If in the console, login on tty1 and tty2. If in X, start two {A|Mrxvt|X|Rxvt|E]terms. Use 'who' to see where you need to talk to. The below shows I logged in on tty1 and then started an X11 session. Then in the first I talk to myself in the second term, which is pts/2. You can't believe the talk daemon message because talk daemon didn't know about pts terminals when it was built, so you can't just do user@host unless you've only one terminal going (like a single console login). You also can't talk to yourself on the same tty/pts, at least in my version.
[code]
1>mesg y
1>mesg
is y
1> who
jayjwa pts/2 2008-07-29 06:15 (:0)
jayjwa tty1 2008-07-28 20:18
jayjwa pts/1 2008-07-28 22:21 (:0)
1>talk jayjwa pts/2
Message from Talk_Daemon@vdrl.ath.cx at 6:15 ...
talk: connection requested by jayjwa@vdrl.ath.cx
talk: respond with: talk jayjwa@vdrl.ath.cx
2>talk jayjwa pts/1
[No connection yet]
[Waiting for your party to respond]
[Waiting for your party to respond]
[Connection established]
[No connection yet]
[Connection established]
Talk?
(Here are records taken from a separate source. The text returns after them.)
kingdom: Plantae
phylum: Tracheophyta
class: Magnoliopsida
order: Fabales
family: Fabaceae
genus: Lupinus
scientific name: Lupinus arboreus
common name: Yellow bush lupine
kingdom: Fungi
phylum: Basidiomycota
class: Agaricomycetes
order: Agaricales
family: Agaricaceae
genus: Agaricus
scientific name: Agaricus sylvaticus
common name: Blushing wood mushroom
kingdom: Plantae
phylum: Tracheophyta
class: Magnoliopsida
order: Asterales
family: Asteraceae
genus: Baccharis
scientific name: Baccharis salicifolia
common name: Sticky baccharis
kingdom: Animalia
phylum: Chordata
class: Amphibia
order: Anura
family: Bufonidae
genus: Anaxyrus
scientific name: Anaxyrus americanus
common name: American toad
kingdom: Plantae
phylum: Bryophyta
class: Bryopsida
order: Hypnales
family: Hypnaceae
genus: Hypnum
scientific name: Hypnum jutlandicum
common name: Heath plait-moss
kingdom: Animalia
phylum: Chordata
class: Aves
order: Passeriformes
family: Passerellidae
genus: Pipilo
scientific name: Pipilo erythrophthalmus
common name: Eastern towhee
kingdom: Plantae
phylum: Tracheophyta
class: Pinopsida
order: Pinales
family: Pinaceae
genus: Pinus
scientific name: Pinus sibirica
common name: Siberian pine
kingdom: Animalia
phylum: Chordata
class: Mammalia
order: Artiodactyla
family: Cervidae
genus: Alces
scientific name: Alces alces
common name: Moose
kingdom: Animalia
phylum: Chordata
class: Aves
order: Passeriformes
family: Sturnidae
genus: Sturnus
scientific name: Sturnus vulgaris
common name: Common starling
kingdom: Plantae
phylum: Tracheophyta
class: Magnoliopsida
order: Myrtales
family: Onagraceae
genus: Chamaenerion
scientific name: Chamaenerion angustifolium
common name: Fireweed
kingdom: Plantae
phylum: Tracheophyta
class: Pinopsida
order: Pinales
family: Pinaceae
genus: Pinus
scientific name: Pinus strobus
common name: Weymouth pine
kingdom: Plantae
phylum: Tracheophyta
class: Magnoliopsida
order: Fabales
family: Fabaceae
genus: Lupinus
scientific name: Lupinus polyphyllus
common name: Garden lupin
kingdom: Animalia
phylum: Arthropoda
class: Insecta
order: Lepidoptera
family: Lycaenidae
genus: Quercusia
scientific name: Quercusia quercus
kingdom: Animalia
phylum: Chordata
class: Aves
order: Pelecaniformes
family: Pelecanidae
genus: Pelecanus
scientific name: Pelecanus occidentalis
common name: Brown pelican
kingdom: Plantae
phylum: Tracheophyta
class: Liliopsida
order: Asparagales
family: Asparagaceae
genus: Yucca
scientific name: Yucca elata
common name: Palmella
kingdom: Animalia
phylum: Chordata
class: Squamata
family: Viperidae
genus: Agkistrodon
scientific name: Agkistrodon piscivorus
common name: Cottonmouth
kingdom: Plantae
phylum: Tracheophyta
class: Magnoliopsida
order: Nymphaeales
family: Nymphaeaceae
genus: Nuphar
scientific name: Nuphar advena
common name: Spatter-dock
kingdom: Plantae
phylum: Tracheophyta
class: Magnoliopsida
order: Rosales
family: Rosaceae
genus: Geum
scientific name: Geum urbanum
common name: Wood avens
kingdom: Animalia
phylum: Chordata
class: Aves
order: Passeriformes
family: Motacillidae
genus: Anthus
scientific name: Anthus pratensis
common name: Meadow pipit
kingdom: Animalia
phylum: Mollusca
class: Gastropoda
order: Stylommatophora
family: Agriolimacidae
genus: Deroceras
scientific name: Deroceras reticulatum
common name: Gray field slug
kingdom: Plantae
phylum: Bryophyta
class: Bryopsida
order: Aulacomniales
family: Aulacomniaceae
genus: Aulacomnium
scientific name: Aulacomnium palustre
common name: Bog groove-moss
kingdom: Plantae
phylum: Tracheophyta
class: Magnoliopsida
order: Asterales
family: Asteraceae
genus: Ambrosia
No one runs talk anymore except me, you, and some guy in Germany...
-oo
^C
[\code]
If this still doesn't work, make sure you're not running some odd network firewall/manager thing. Check iptables are clear ( iptables -L INPUT -n -v ; iptables -L OUTPUT -n -v ). Set a sniffer up on the machine in question and try to use the talkd. Watch the packets and see if they go where they are supposed to. Talk uses /var/run/utmp(x). First (mine) tries to open it RW then fails, then opens RO. Make sure you have that and its RO for users. Run 'strace talk someone pts/1' and follow the execution path. It should load libs, look at the resolver stuff, look for utmp, read the /etc/services file, etc, and then attempt a connection. Some steps left out:
Code:
open("/lib/libdl.so.2", O_RDONLY) = 3
access("/var/run/utmpx", F_OK) = -1 ENOENT (No such file or directory)
open("/var/run/utmp", O_RDWR|O_LARGEFILE|0x80000) = -1 EACCES (Permission denied)
open("/var/run/utmp", O_RDONLY|O_LARGEFILE|0x80000) = 3
open("/etc/resolv.conf", O_RDONLY) = 3
open("/etc/nsswitch.conf", O_RDONLY) = 3
fstat64(3, {st_mode=S_IFREG|0644, st_size=1362, ...}) = 0
open("/etc/services", O_RDONLY|0x80000) = 3
fcntl64(3, F_GETFD) = 0x1 (flags FD_CLOEXEC)
sendto(3, "\1\2\0\0\0\0\0\2\0\2\311I\300\250\nL\0\0\0\0\0\0\0\0\0"..., 84, 0, {sa_family=AF_INET, sin_port=htons(518), sin_addr=inet_addr("192.168.10.76")}, 16) = 84
sendto(3, "\1\2\0\0\0\0\0\0\0\2\311I\300\250\nL\0\0\0\0\0\0\0\0\0"..., 84, 0, {sa_family=AF_INET, sin_port=htons(518), sin_addr=inet_addr("192.168.10.76")}, 16) = 84
talk/talkd working relies on many parts of the system being setup and working correctly.
Hardening: Maybe look at the sources and fix them up. Link in libssp if possible (didn't check). Use xinetd to limit access to appropriate hosts. I've ran talkd for over 6 years and no one's messed with it (so far....). Talk is good for quick unix-to-unix access when you don't know if the person is running other things, or at least it was when everyone ran talkd. If you need real security/authentication, you might look into Silc. There is a talk setup in GNU's 'inetutils' as well. Likely it is better maintained than the old Netkit ones, which I don't think are being actively maintained anymore. ytalk is a bit different. The above talks are the inetutils ones.